Auto-Subtitles

Automatically transcribe speech and add word-level subtitles to any video.

Goal

Take a video with speech, transcribe the audio using AI, and overlay synchronized subtitles with word-by-word highlighting.

Full Example

from videopython.base import Video
from videopython.ai import AudioToText
from videopython.base.text import TranscriptionOverlay

def add_subtitles(input_path: str, output_path: str):
    # Load video
    video = Video.from_path(input_path)

    # Transcribe audio
    transcriber = AudioToText()
    transcription = transcriber.transcribe(video)

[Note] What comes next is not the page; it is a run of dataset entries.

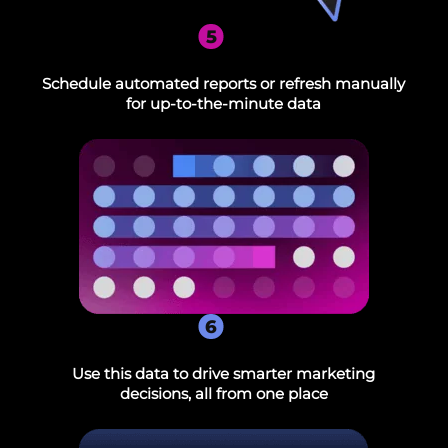
5
Schedule automated reports or refresh manually
for up-to-the-minute data
6
Use this data to drive smarter marketing
decisions, all from one place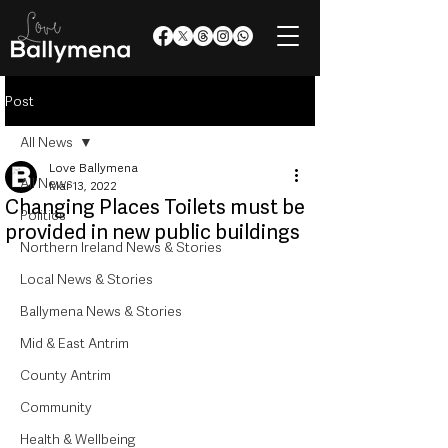
Post
All News
Love Ballymena
All News
Mar 13, 2022
Changing Places Toilets must be
Politics
provided in new public buildings
Northern Ireland News & Stories
Local News & Stories
Ballymena News & Stories
Mid & East Antrim
County Antrim
Community
Health & Wellbeing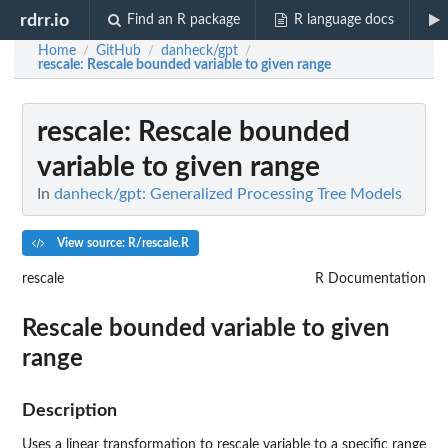
rdrr.io
Find an R package
R language docs
Home
GitHub
danheck/gpt
/
/
/
rescale
: Rescale bounded variable to given range
rescale
: Rescale bounded
variable to given range
In
danheck/gpt: Generalized Processing Tree Models
View source: R/rescale.R
rescale
R Documentation
Rescale bounded variable to given
range
Description
Uses a linear transformation to rescale variable to a specific range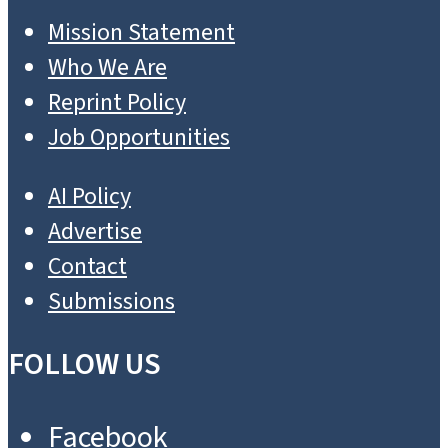
Mission Statement
Who We Are
Reprint Policy
Job Opportunities
AI Policy
Advertise
Contact
Submissions
FOLLOW US
Facebook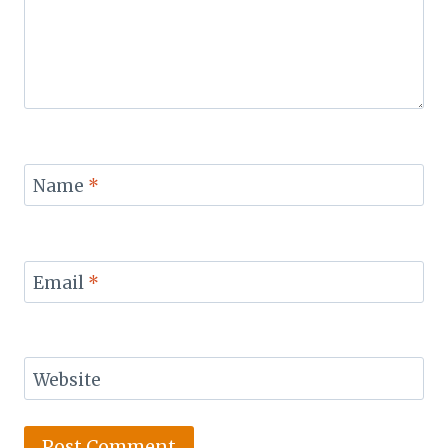
Name
*
Email
*
Website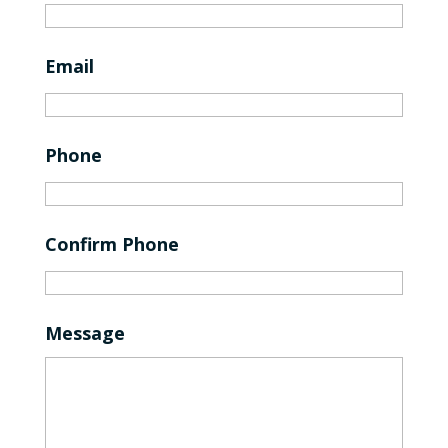
Email
Phone
Confirm Phone
Message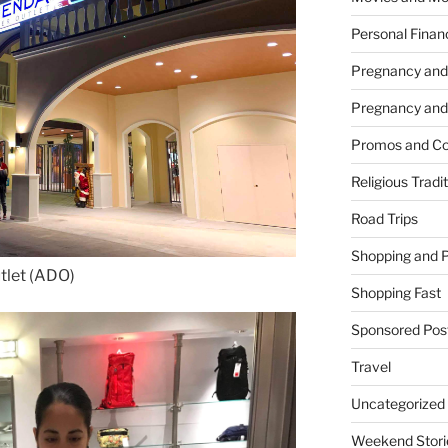
Personal Finan
Pregnancy and
Pregnancy and
Promos and Co
Religious Tradi
Road Trips
Shopping and 
tlet (ADO)
Shopping Fast
Sponsored Pos
Travel
Uncategorized
Weekend Stori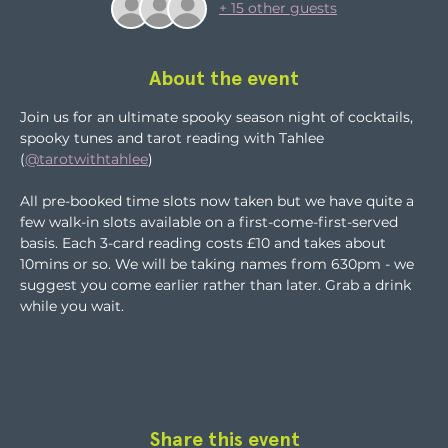
+ 15 other guests
About the event
Join us for an ultimate spooky season night of cocktails, 
spooky tunes and tarot reading with Tahlee 
(
@tarotwithtahlee
)
All pre-booked time slots now taken but we have quite a 
few walk-in slots available on a first-come-first-served 
basis. Each 3-card reading costs £10 and takes about 
10mins or so. We will be taking names from 630pm - we 
suggest you come earlier rather than later. Grab a drink 
while you wait.
Share this event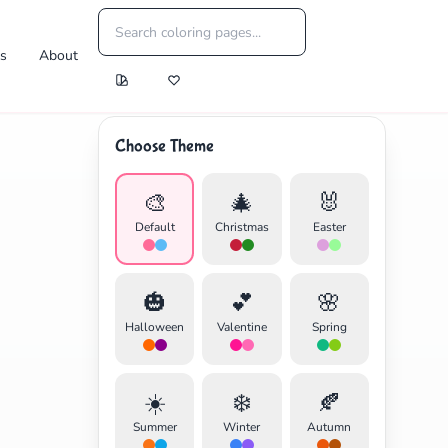
es
About
Choose Theme
🎨
🎄
🐰
Default
Christmas
Easter
🎃
💕
🌸
Halloween
Valentine
Spring
☀️
❄️
🍂
Summer
Winter
Autumn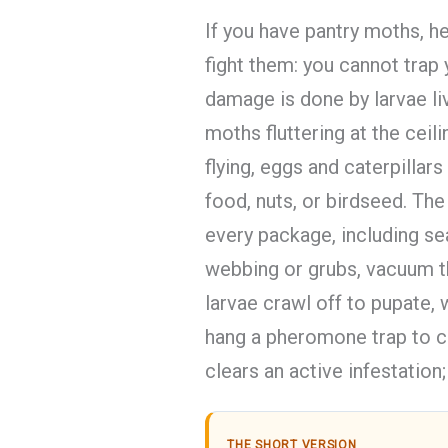
If you have pantry moths, h
fight them: you cannot trap
damage is done by larvae liv
moths fluttering at the cei
flying, eggs and caterpillars 
food, nuts, or birdseed. The 
every package, including se
webbing or grubs, vacuum t
larvae crawl off to pupate,
hang a pheromone trap to ca
clears an active infestation; i
THE SHORT VERSION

    # Apply subtitle overlay
    overlay = TranscriptionOverlay(
        font_size=48,
        font_color=(255, 255, 255),
        highlight_color=(255, 200, 0),
        position="bottom",
        margin=100,
    )
    video = overlay.apply(video, transcription)

    # Save with burned-in subtitles
    video.save(output_path)

add_subtitles("interview.mp4", "interview_subtitled.mp4")

Step-by-Step Breakdown

1. Transcribe Audio

transcriber = AudioToText()  # Local Whisper model
transcription = transcriber.transcribe(video)

The transcription includes word-level timestamps:

# transcription structure:
# [
#     {"word": "Hello", "start": 0.0, "end": 0.5},
#     {"word": "world", "start": 0.6, "end": 1.0},
#     ...
# ]

Model options:

tiny, base, small, medium, large, turbo
Enable diarization with AudioToText(enable_diarization=True) when needed.

2. Configure Subtitle Style

overlay = TranscriptionOverlay(
    font_size=48,                    # Text size in pixels
    font_color=(255, 255, 255),      # White text (RGB)
    highlight_color=(255, 200, 0),   # Yellow highlight for current word
    position="bottom",               # "top", "center", or "bottom"
    margin=100,                      # Distance from edge in pixels
)

3. Apply Overlay

video = overlay.apply(video, transcription)

The overlay renders each word at its exact timestamp, highlighting the current word being spoken.

Customization

Styling Options

# Minimal white subtitles
overlay = TranscriptionOverlay(
    font_size=36,
    font_color=(255, 255, 255),
    highlight_color=(255, 255, 255),  # No highlight distinction
    position="bottom",
    margin=80,
)

# Bold yellow subtitles with red highlight
overlay = TranscriptionOverlay(
    font_size=64,
    font_color=(255, 255, 0),
    highlight_color=(255, 50, 50),
    position="center",
    margin=0,
)

Processing Long Videos

For long videos, transcription can take time. Consider processing in segments:

from videopython.base import Video

# Process first 5 minutes
video = Video.from_path("long_video.mp4", start_second=0, end_second=300)

Tips

Font Size: Use 36-48px for 1080p, 48-64px for 4K. Larger is better for mobile viewing.
Contrast: White text with a subtle shadow or outline works on most backgrounds.
Position: "bottom" is standard, but "center" works well for short-form vertical videos.
Languages: Whisper supports 90+ languages. The API auto-detects language by default.